Sweden’s rental market is very heavily regulated. Rents for council-owned apartments are set in collective negotiations between the municipal housing companies and the Swedish Union of Tenants (Hyresgästsföreningen). Private landlords are obliged by law to set their rents roughly in line with those agreed in collective negotiations.
Susanna Skogsberg, legal adviser at the Swedish Union of Tenants, says John's chances of getting the rent cut depend on how the landlord implemented the rise:
“The first thing John needs to check is whether the rent increase was negotiated collectively, with involvement of the Swedish Union of Tenants, or whether the landlord raised it unilaterally.
“If the rent is collectively agreed, then the tenant must pay the increased amount from the start. He can then appeal the rent increase to a rent tribunal (hyresnämnden), which can force a reduction if the rent is deemed unreasonable.
“In order to challenge a collectively agreed rent, the tenant has to provide evidence that nearby apartments of a similar size and standard are cheaper. The rent tribunal looks at the rent charged for comparable apartments, using council-owned apartments as the benchmark. Challenges to collectively-agreed rents rarely succeed, but it can happen.
“If the rent is not collectively agreed – i.e. if the landlord decided to raise it himself – then the tenant can continue paying the old rent. It is then up to the landlord to go to the rent tribunal to force the tenant to pay the new rent.
“If John at first paid the increased rent, but then decide to challenge it, he should initially write to the landlord. If he does not succeed in obtaining a reduction this way, he can take the landlord to the tribunal.
“It’s hard to say without knowing John’s exact circumstances, but a 20 percent increase sounds like a lot. However, big rent rises can sometimes be permitted when significant improvements are made to an apartment block. This could include renovations of bathrooms and kitchens.
“As for the question of whether John could be evicted for not paying – it's possible, but not easy. A landlord can terminate a contract in certain circumstances, for instance if the tenant withholds the entire rent (and not just the difference between the old and the new rent). In cases where the landlord has unilaterally raised the rent, eviction proceedings for non-payment cannot start until the rental tribunal has made its ruling. Generally, eviction is rare and usually only applies in the case of serious breaches.”
“The situation is slightly different for people living in a sublet apartment (a ‘second-hand contract’ or ‘andrahandsuthyrning') or for people renting an owner-occupied apartment (‘bostadsrätt’) from its owner.

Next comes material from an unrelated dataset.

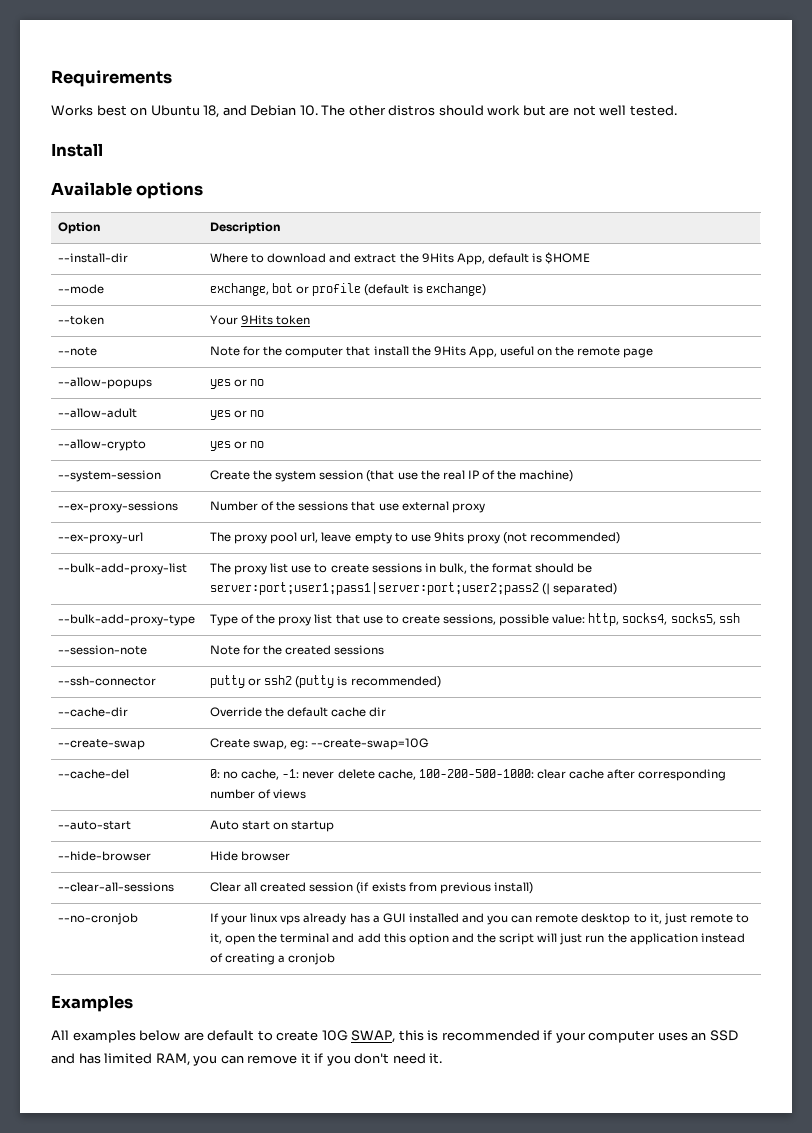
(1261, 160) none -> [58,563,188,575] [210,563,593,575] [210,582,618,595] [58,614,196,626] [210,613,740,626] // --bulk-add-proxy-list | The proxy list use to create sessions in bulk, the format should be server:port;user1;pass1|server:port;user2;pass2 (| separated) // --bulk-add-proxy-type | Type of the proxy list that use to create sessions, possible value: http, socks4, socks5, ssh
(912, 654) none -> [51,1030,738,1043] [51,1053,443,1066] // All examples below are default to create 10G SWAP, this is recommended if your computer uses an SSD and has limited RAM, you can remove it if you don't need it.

The main difference is that people who charge too much for a sublet apartment can be forced to repay tenants any excess rent. This can be applied retroactively for a period of up to two years. This is different from people with ‘first-hand contracts’. For them, a decision by the rent tribunal to lower the rent can only be applied to future payments.
“If John wants advice on his particular circumstances, for instance to obtain guidance on whether the rent is reasonable, he can contact the Swedish Union of Tenants.”